Theo colocou uma fortaleza feita de carrinhos à sua frente ou ao seu


lado, podia ser em U ou em C, próxima da qual ele ficava deitado, mudando os
carrinhos de posição, conforme ele se angustiava. Caso escutasse uma
respiração da analista, mudava os carrinhos de lugar. Pode-se entender que
essa proteção dos carrinhos lhe servia como anteparo para o que lhe aparecia
como angustiante. Logo depois, a escrita compulsiva passou a ter função
semelhante.

O instrumento musical, o papel e o desenho tiveram a função de


mediação, na relação com Theo. Ao mesmo tempo em que ele se organizava,
também se via, em sua produção: eu existo, eu fiz isso. Tivemos, quase todo o
tempo, a mediação da massinha.
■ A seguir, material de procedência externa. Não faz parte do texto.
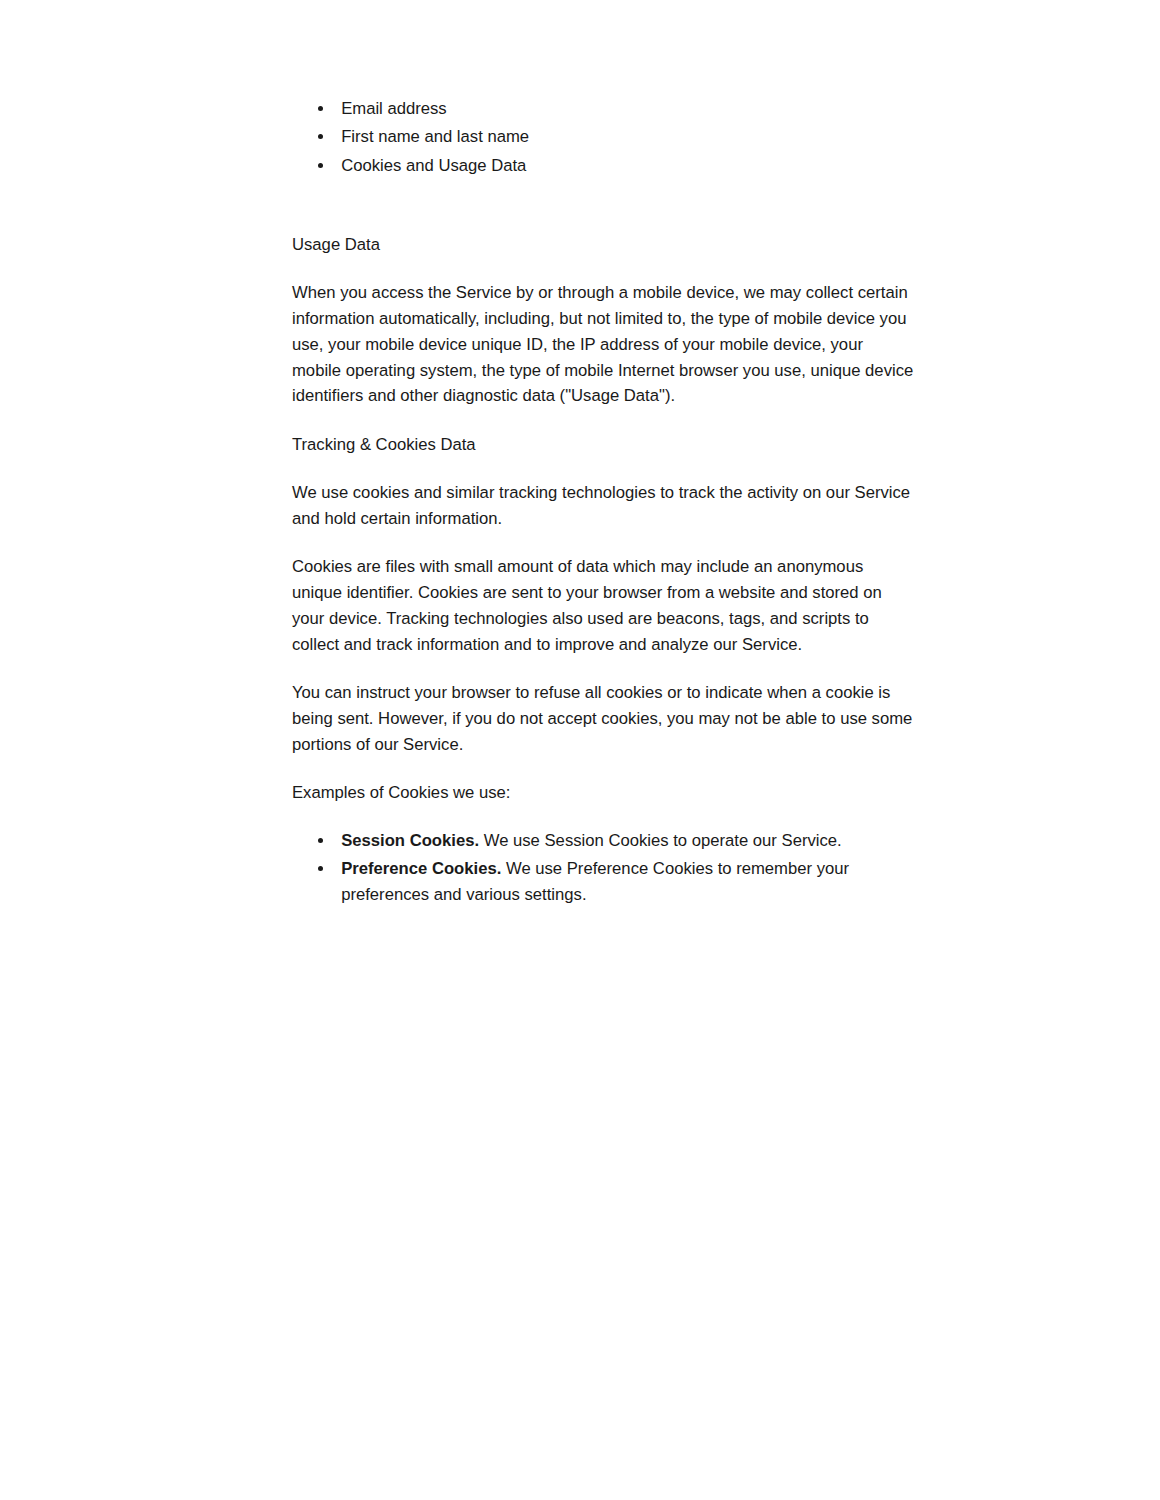Email address
First name and last name
Cookies and Usage Data
Usage Data
When you access the Service by or through a mobile device, we may collect certain information automatically, including, but not limited to, the type of mobile device you use, your mobile device unique ID, the IP address of your mobile device, your mobile operating system, the type of mobile Internet browser you use, unique device identifiers and other diagnostic data ("Usage Data").
Tracking & Cookies Data
We use cookies and similar tracking technologies to track the activity on our Service and hold certain information.
Cookies are files with small amount of data which may include an anonymous unique identifier. Cookies are sent to your browser from a website and stored on your device. Tracking technologies also used are beacons, tags, and scripts to collect and track information and to improve and analyze our Service.
You can instruct your browser to refuse all cookies or to indicate when a cookie is being sent. However, if you do not accept cookies, you may not be able to use some portions of our Service.
Examples of Cookies we use:
Session Cookies. We use Session Cookies to operate our Service.
Preference Cookies. We use Preference Cookies to remember your preferences and various settings.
Ambos, Theo e eu podíamos criar e
compartilhar.

Ali se iniciaram trocas, no desenho em que se completa o que o outro


fez, também é uma co-construção, estamos construindo alguma coisa juntos
(um novo lugar e um posicionamento possível com relação ao Outro): nos
desenhos de chuva, nas esculturas de massinha. Havia um prazer
compartilhado, quando ainda não era possível tê-lo em outras situações. Theo
me deixava, a princípio, assistir-lo quando ele mexia na casinha. Tinha um
“olha para mim”, que era também parte de sua narrativa, de sua escrita que eu
podia ler,mas ele não deixava eu me aproximar. Eu podia falar sobre aquilo,
mas não podia mexer.

Quando Theo ainda tirava a minha mão no chão, para que eu não
pegasse no postinho, ou não tentasse brincar junto, esse mesmo Theo já

92
estava desenhando comigo. É interessante perceber por que há consentimento
em um plano da sala – em cima da mesa –, mas não em outro, no chão. Talvez
esses diferentes planos e superfícies não sejam o mais importante, mas sim
aquilo que é feito ali. Mexer em um carrinho era talvez alguma coisa que Theo
usava para se proteger, sua armadura para os momentos difíceis. Não era
apenas uma brincadeira ali. Mas, na mesa, onde havia dois lugares, um para
cada um, Theo podia já mostrar um outro lado, não falante, mas muito mais
conversador.

Com relação à fala, a escrita e a escuta aumentada que tanto incomoda


nas crianças com possibilidade de autismo, tudo vai mudando com o decorrer
das operações psíquicas, da transferência instalada. Theo não aprendeu a
falar, ou começou do tatibitate. Conforme as sessões evoluiam no consultório
da clínica, ele ia sendo capaz de dizer mais.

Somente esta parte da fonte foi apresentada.